Work through the entries below and show every line in which "lines" is found.

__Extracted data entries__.
═══

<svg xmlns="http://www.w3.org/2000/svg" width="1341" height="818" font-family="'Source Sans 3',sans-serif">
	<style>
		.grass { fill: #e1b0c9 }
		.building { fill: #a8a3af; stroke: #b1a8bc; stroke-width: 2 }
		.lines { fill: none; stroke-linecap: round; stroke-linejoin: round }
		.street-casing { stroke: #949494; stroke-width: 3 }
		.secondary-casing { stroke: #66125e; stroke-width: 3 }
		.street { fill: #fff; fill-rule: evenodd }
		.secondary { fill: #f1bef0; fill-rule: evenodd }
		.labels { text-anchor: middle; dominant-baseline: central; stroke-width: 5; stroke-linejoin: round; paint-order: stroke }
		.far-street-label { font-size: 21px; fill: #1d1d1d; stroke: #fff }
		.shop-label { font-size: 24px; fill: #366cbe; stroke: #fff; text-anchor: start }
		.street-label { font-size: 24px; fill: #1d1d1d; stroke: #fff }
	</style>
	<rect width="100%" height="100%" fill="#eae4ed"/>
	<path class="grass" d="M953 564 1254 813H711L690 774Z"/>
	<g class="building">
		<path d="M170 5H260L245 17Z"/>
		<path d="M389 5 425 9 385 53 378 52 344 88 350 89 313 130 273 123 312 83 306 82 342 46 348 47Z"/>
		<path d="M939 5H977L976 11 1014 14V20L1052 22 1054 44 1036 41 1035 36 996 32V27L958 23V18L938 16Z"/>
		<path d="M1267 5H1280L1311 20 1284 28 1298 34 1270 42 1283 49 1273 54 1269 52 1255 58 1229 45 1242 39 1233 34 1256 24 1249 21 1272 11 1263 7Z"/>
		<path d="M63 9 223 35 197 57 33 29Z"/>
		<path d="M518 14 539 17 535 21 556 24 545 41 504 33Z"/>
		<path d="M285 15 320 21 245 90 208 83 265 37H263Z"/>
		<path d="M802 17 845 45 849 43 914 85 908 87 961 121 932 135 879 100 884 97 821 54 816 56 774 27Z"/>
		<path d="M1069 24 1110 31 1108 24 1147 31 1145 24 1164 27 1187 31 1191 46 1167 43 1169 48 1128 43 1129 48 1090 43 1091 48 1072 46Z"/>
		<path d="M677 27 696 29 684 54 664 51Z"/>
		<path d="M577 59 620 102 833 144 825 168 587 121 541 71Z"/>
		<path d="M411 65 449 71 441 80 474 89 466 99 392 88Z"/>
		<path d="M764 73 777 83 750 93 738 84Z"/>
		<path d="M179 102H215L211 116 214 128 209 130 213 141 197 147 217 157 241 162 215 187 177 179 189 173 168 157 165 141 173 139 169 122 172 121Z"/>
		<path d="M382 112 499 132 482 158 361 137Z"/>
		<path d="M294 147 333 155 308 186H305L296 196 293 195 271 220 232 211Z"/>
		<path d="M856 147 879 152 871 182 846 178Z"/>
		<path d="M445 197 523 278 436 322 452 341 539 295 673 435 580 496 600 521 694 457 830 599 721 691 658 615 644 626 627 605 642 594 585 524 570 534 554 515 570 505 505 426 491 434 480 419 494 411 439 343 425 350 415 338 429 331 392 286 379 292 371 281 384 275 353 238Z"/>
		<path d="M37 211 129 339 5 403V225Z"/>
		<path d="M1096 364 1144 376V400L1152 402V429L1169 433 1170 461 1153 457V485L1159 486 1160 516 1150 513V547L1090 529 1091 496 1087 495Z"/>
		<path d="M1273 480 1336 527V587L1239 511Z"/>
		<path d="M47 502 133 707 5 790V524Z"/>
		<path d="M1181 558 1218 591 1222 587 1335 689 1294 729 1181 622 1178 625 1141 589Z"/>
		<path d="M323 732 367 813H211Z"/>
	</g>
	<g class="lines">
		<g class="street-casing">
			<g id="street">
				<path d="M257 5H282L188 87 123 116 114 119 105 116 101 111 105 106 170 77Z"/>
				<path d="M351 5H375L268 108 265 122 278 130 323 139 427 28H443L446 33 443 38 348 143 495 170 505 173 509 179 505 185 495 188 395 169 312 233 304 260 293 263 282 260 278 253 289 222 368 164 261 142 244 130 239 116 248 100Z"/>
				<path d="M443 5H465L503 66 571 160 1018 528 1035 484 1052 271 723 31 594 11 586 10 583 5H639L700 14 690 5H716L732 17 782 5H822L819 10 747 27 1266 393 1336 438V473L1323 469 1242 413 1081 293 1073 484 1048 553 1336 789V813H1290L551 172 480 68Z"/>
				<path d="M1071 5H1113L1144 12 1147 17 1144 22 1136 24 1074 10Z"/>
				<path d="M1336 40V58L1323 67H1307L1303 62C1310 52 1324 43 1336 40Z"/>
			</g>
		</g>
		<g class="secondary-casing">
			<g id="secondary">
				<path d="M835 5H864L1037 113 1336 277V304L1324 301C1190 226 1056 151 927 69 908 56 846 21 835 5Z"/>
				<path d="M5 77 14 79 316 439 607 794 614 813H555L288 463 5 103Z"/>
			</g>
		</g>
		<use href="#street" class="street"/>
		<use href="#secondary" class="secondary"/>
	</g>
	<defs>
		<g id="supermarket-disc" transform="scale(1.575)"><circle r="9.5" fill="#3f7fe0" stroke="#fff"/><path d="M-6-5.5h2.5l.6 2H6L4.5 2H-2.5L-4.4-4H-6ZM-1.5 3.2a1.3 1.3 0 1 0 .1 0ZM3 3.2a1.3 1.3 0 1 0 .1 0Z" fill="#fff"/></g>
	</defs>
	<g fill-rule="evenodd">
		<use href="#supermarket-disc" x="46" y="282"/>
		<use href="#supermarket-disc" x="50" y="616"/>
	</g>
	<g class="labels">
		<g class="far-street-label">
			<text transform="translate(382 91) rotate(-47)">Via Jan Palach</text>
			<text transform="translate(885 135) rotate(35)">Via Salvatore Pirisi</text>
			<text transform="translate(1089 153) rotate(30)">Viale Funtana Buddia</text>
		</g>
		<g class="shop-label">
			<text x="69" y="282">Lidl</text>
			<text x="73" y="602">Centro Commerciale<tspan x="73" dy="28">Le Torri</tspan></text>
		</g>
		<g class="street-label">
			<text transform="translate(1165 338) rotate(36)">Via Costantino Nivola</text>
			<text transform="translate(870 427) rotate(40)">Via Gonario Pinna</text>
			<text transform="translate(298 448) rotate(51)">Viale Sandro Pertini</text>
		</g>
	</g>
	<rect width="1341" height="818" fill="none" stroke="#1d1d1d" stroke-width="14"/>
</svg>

═══

__EXERCISE ANSWER__.
		.lines { fill: none; stroke-linecap: round; stroke-linejoin: round }
	<g class="lines">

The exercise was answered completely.